Türk kökenli bilim insanları ayrıyeten, gençlere sevdikleri işi yapmaları, daima soru sormaları, memnun olmak için küçük de olsa farklılık yaratan bir şey yapmaları tavsiyesinde bulundu.
Şahin ve Türeci, iki saate yakın süren söyleşi daha sonrasında salondaki İspanyollardan büyük alkış aldı.
“Birinin insanlık için buluşu eşiyle birlikte yapması nasıl bir şey?” sorusu üzerine Şahin ve Türeci, hem eş birebir vakitte başarılı bir bilim insanı olunabileceği söz etti.
Akabinde Türeci, “Bize daima evli olup nasıl yaratıcı olabiliyorsunuz? diye soruyorlar. Aslında hayli güç olmasa gerek. hiç birimiz birbirimizin üzerinde üstünlük kurmaya çalışmıyoruz.” derken, Şahin ise “Çocukluktan beri bilim insanı olmak ve birlikte olacağım bayanla her gün bilimle ilgili tartışmayı düşledim. Bu benim için büyük bir zevk” dedi.
hayatın hazırlıklı olanları ödüllendirdiğini lisana getiren Şahin, kendilerinin şu an yaşadıkları şeyin tam olarak bu olduğunu vurguladı.
Şahin, “30 yıllık mesleğimde halkın bu kadar bilime ilgi duyduğunu asla görmedim. İnşallah herkes insanlık faydasına kullanarak bu ilgiyi duymaya devam eder” diye konuştu.
Alman hükümetinden aldıkları teşviklerle 2008’de BionNTech’i kurarak onkolojik terapi çalışmalarını üniversiteden kendi laboratuvarlarına taşıdıklarını aktaran Şahin, şunları kaydetti:
“2012’de bir onkoloji hastasında başladığımız, tümörü aşıyla denetim etme çalışmamız 2015’te birinci defa başarılı sonuç verdi. Lakin 1 hasta için 2 bin sayfadan fazla evrak çıkmıştı. Teknolojiyi kullanarak 2019’da onkolojide fazlaca kuvvetli bir bilgi tabanı oluşturduk ve bu bize büyük bir vakit kazandırdı.
Kansere odaklanarak çalışmalarımıza başladık ve temel anlayışımız merak, tümörün sebebini anlamak, araştırmak ve hastalarımıza yardımcı olmak. Şayet istatistikleri, dataları öğrenmezsen bilimi öğrenemezsin. Milyonlarca hücre var ve her kanser hastalığı farklı. Bu yüzden her hadiseyi farklı ele almaya karar verdik. Buradan hareketle kanser aşısı üzerine çalışmaya başladık.”
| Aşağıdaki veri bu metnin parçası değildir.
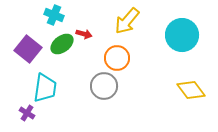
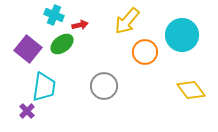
red arrow: moved 4 px left, 9 px up; rotated 28 degrees counterclockwise
orange circle: moved 28 px right, 6 px up
cyan trapezoid: moved 1 px left, 1 px up
purple cross: moved 2 px up; rotated 14 degrees clockwise
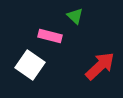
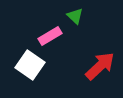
pink rectangle: rotated 45 degrees counterclockwise
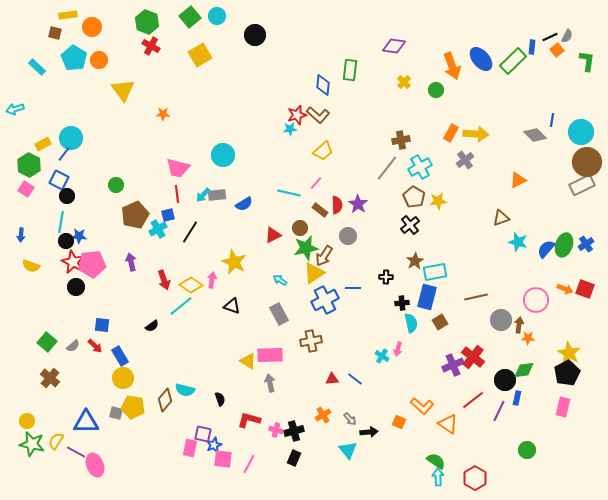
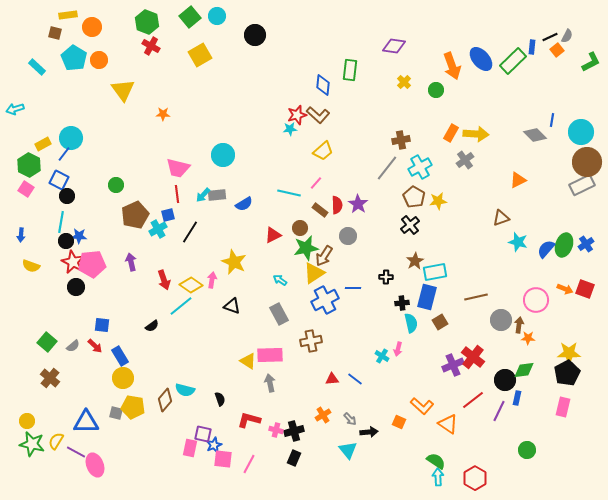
green L-shape at (587, 61): moved 4 px right, 1 px down; rotated 55 degrees clockwise
yellow star at (569, 353): rotated 30 degrees counterclockwise
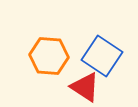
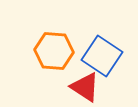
orange hexagon: moved 5 px right, 5 px up
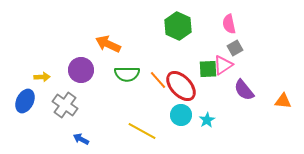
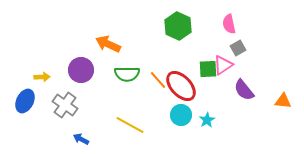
gray square: moved 3 px right
yellow line: moved 12 px left, 6 px up
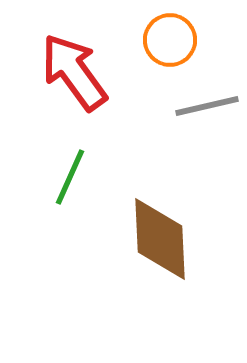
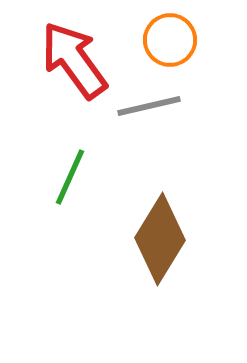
red arrow: moved 12 px up
gray line: moved 58 px left
brown diamond: rotated 34 degrees clockwise
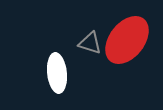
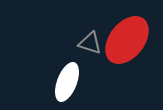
white ellipse: moved 10 px right, 9 px down; rotated 27 degrees clockwise
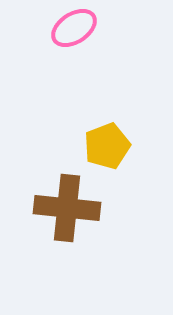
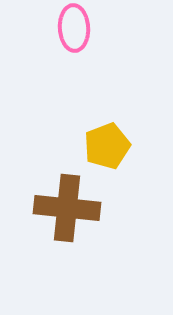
pink ellipse: rotated 60 degrees counterclockwise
Salgının kendilerine meselelerin sonların ötesinde olduğunu gösterdiğini lisana getiren Şahin, “Tüm dünya aşılanmalı. bir arada çalışmayı öğrenmek, global düşünmek zorundayız. Yalnızca ailemiz ya da komşumuz için değil, hepimiz (bilim insanları) insanlığa hizmet etmek için buradayız.” değerlendirmesinde bulundu.
“BİLİME HEPİMİZ SAHİP ÇIKMALI VE DAYANAK OLMALIYIZ”
Türeci de bilimin en büyük düşmanının “yalan yanlış haberler” olduğunu, salgınla birlikte bilimin global bir krize karşılık verecek kapasiteye ulaştığının ortaya konulduğunu vurgulayarak “Aşı terslerinin ardında da daima bu var. Yanlışsız bilgilendirme epeyce kıymetli ve medyanın buradaki rolü belirleyici. Bilim insanı olalım yahut olmayalım bilime hepimiz sahip çıkmalı ve dayanak olmalıyız” dedi.
Türk kökenli bilim insanları ayrıyeten, gençlere sevdikleri işi yapmaları, daima soru sormaları, memnun olmak için küçük de olsa farklılık yaratan bir şey yapmaları tavsiyesinde bulundu.
Şahin ve Türeci, iki saate yakın süren söyleşi daha sonrasında salondaki İspanyollardan büyük alkış aldı.